EXERCISE DATA Block Start

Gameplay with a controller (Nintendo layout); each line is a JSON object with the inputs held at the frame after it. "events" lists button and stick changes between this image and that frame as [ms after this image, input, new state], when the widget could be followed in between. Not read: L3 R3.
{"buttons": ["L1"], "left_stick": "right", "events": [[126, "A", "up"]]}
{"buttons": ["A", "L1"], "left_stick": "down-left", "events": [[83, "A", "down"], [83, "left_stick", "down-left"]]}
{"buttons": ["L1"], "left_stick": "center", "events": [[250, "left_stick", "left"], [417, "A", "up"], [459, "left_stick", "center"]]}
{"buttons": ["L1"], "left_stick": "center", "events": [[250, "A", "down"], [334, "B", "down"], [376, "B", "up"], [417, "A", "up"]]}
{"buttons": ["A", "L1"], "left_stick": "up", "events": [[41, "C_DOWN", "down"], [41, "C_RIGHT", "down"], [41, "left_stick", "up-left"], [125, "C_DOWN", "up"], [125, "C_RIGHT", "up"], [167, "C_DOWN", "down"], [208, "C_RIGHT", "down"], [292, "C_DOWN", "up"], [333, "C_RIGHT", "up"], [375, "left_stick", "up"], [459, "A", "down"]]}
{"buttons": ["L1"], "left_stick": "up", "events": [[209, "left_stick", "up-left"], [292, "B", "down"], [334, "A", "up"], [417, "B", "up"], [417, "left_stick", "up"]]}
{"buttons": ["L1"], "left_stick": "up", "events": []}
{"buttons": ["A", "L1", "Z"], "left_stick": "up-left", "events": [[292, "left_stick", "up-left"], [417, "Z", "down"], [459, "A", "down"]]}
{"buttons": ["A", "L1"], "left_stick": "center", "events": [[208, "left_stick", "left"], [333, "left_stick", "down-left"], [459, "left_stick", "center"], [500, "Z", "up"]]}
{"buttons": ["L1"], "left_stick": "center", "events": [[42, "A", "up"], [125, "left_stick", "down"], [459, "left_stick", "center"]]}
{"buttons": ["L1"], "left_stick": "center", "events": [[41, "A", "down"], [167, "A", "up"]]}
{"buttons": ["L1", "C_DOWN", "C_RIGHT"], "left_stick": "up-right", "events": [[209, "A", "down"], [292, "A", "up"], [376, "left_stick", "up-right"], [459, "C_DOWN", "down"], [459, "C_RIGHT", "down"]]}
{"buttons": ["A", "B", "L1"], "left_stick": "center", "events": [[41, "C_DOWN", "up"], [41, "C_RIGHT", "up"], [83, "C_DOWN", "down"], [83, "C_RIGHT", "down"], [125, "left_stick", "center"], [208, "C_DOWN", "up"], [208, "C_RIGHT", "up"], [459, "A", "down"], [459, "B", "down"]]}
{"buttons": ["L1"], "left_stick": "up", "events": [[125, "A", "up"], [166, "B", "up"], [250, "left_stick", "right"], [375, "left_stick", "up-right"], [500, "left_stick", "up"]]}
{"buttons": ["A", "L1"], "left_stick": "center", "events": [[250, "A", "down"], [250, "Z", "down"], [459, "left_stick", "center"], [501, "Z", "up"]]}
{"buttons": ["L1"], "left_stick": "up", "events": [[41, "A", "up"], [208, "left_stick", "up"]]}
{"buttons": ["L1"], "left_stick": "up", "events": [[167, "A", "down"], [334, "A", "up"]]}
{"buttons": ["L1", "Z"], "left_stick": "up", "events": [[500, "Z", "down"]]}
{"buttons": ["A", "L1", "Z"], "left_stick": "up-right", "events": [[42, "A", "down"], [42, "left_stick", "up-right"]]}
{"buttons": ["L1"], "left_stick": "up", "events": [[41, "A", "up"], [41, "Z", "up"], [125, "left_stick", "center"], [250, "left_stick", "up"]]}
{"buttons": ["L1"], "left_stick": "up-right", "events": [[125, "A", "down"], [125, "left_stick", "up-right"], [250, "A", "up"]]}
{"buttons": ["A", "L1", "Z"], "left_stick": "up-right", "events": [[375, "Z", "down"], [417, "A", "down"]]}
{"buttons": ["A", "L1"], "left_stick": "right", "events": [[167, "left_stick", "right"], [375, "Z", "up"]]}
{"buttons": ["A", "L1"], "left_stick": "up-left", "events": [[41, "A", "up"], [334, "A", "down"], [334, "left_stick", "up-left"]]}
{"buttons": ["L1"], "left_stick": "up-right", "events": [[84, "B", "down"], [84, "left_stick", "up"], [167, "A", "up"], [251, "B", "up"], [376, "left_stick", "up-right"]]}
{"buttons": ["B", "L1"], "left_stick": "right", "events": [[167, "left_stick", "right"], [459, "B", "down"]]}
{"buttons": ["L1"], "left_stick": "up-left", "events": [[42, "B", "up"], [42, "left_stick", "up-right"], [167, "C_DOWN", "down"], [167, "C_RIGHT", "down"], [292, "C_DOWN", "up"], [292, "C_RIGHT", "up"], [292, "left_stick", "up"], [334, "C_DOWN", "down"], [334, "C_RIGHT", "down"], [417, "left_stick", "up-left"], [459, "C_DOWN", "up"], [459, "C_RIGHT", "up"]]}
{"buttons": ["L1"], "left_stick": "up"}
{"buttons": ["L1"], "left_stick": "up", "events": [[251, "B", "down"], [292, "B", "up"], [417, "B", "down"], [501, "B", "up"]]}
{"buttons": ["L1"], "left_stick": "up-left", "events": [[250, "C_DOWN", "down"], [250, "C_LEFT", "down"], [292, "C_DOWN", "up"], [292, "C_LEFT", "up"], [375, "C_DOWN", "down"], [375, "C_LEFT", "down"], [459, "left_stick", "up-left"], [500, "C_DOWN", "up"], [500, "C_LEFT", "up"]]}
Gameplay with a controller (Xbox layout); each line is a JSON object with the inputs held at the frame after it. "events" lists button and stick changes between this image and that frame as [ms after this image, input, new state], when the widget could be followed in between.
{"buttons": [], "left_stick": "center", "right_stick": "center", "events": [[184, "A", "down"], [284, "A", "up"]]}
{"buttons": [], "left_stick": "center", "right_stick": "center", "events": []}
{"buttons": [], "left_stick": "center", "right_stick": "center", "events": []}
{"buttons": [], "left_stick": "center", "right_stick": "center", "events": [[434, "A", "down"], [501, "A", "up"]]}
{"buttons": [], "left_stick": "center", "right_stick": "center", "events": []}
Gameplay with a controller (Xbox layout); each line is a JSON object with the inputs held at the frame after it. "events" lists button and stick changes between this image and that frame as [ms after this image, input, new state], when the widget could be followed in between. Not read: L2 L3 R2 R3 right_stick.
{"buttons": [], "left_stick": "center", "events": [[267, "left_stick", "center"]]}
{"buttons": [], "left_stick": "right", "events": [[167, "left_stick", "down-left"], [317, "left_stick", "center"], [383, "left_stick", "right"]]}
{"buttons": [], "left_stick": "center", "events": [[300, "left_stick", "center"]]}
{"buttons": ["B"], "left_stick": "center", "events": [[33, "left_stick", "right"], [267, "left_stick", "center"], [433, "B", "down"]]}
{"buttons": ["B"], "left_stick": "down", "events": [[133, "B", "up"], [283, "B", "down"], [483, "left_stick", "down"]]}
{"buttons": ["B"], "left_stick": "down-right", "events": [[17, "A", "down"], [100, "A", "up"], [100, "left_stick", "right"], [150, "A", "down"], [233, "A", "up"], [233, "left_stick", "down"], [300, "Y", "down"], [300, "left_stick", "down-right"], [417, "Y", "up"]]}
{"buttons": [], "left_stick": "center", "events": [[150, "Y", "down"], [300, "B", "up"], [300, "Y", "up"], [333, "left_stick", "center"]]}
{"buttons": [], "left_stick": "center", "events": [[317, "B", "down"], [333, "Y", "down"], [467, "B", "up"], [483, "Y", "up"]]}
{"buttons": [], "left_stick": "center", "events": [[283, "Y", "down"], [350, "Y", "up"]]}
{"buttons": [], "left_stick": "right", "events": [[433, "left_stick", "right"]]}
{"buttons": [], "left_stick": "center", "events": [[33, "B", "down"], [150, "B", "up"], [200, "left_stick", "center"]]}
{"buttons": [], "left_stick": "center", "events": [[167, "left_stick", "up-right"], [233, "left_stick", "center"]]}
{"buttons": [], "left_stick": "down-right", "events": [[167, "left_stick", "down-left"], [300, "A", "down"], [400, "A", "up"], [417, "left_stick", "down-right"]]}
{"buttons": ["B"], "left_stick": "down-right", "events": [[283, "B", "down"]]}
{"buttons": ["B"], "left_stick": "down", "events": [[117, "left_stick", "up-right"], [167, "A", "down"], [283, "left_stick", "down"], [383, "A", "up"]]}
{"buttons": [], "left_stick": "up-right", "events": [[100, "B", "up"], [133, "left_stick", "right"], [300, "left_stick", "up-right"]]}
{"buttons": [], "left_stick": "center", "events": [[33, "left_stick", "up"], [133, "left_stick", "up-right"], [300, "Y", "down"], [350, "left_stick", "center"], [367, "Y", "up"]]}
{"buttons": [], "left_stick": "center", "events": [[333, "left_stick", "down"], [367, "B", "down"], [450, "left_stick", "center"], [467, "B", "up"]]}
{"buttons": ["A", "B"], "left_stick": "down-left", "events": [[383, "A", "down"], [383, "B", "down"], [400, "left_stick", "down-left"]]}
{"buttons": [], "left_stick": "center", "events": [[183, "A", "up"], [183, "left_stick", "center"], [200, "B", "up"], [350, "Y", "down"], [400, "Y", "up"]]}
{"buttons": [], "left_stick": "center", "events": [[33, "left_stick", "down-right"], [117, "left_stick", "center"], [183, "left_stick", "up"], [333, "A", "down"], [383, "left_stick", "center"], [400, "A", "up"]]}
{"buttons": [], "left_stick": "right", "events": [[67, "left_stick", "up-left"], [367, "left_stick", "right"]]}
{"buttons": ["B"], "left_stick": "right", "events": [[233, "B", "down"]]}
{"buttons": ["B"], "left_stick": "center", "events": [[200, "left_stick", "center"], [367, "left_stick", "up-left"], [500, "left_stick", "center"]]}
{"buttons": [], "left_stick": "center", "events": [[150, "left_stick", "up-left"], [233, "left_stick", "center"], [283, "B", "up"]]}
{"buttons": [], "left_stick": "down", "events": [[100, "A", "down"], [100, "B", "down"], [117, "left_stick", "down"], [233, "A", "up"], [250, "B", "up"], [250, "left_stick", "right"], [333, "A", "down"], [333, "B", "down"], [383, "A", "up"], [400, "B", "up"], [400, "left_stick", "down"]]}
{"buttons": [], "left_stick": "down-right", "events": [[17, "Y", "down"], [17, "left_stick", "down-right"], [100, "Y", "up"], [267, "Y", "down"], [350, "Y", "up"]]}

EXERCISE DATA Block End

**TASK GOAL:** Where a line in the data contains the string "followed", add it to your count, and give only the final number.

**TASK OUTPUT:** 3